Escrever vozes é um exercício fundamental da dramaturgia. Procurar uma personagem é procurar a voz dela. Mais do que o que é dito, encontrar espaço de expressão nas pequenas variações da forma como pode ser dito. Que vozes quero eu escrever, como é que elas se movimentam, em que circunstâncias estão, e que vozes é que elas ouvem? Começo por ir procurar referências. Na Ilíada, na Odisseia, na tragédia clássica, ouvem-se os deuses e os mortos. Orestes e as Erínias; Cassandra; Tirésias. Na tradição bíblica, Moisés ouve a voz na sarça ardente, Salomão invoca e conversa com anjos e demónios; a Anunciação; S. João Baptista. Em Shakespeare, Hamlet fala com o fantasma do pai; em Marlowe, Fausto ouve vozes. Para além de Mephistopheles, das visões, do “Homo Fuge” escrito no braço, Fausto ouve vozes e fala com e sobre elas.   
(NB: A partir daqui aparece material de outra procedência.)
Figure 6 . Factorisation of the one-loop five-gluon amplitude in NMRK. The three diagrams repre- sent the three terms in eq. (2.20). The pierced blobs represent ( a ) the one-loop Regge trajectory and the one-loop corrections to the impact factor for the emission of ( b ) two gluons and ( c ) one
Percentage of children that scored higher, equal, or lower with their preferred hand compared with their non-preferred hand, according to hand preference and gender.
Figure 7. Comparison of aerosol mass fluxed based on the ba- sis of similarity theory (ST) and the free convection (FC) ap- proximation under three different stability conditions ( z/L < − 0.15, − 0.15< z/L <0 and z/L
Marius Romme, psiquiatra holandês e fundador do Movimento Ouvir Vozes, nota que o ouvir de vozes é uma variação comum nos seres humanos, não necessariamente patológica em si, e que o que é necessário é um processo de emancipação das vozes, uma compreensão por parte de quem as ouve de que elas são reais, que fazem parte deles, que são uma experiência pessoal que não devia estar sujeita a qualquer tipo de perseguição e que não é lícito querer transformá-los em não-ouvidores de vozes (e aqui Romme estabelece um interessante paralelo com tentativas de curar a homossexualidade). 
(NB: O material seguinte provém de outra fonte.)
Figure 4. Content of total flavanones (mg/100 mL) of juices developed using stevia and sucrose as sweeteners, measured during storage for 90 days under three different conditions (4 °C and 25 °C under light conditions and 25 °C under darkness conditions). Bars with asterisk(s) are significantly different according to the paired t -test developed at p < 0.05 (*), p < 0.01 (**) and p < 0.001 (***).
A metodologia proposta pela Marionet, que parte de entrevistas feitas a pessoas ouvidoras, assume assim particular importância. O trabalho de escrita e de criação é enraizado na experiência e na voz de quem melhor conhece a experiência tão particular que é o ouvir de vozes. À medida que me aproximo dos relatos pessoais, apercebo-me que estes assentam com muita frequência na experiência de ouvir vozes como sofrimento, como obstáculo ao bom funcionamento social, profissional, pessoal de quem as ouve, marcada pela ansiedade, pelo medo, e pelo estigma da doença mental. Pela privação da capacidade de exprimir a sua própria posição ou de fazer sentido de si próprio. É uma autoridade exterior, quem determina o valor e o significado das vozes. A voz de quem ouve vozes é quase sempre silenciada.  

E o desafio é escrever sem ignorar as dificuldades de quem as ouve e sem as reduzir a sintoma de doença mental. Mas abrir espaços de expressão para as vozes e as pessoas ouvidoras. A dificuldade é encontrar as vozes e os termos em mim que quem ouve vozes possa reconhecer como sendo seus. 
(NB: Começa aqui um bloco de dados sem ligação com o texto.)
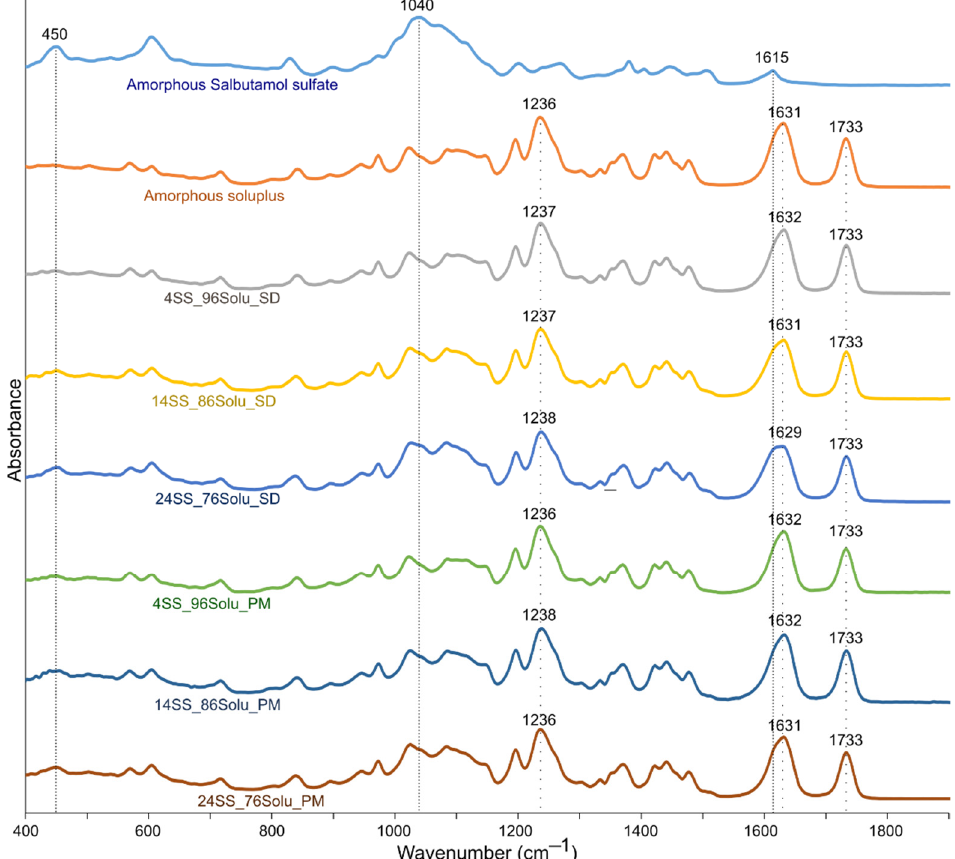
Figure 3. FTIR spectra of the various amorphous spray-dried powders (amorphous salbutamol sul- fate, amorphous soluplus, 4% salbutamol/96% soluplus (4SS_96Solu_SD), 14% salbutamol/86% soluplus (14SS_86Solu_SD), 24% salbutamol/76% soluplus (24SS_76Solu_SD)) and their physical mixtures (4% salbutamol/96% soluplus (4SS_96Solu_PM), 14% salbutamol/86% soluplus (14SS_86Solu_PM), 24% salbutamol/76% soluplus (24SS_76Solu_PM)).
As entrevistas ajudam com isso. Ajudam a perceber na experiência do António o que desconhecia das vozes do Fausto, nas vozes da Ana o que não sabia sobre a experiência da Cassandra. E posso reinventar a voz e as vozes da Ana e do António, do Fausto e da Cassandra. Deslocá-las para um espaço em que todas elas têm realidade própria (a Ana e o António são fictícios). 

Ao mesmo tempo, tenho ao dispor toda uma variedade de vozes, das que parecem ter origem em traumas às que não têm motivo aparente, das que insultam ou dão ordens às que elogiam ou aconselham, das vozes de anjos, demónios ou extraterrestres às vozes de familiares, amigos ou desconhecidos, das vozes de quem “só quer que as vozes parem” às de quem as procura. E a equipa de dramaturgia está a trabalhar com total liberdade e independência em termos de processo criativo, sendo que cada um terá diferentes pontos de vista e diferentes vozes a propor aos corpos dos actores, ao espaço de representação, e se tudo correr bem, ao público.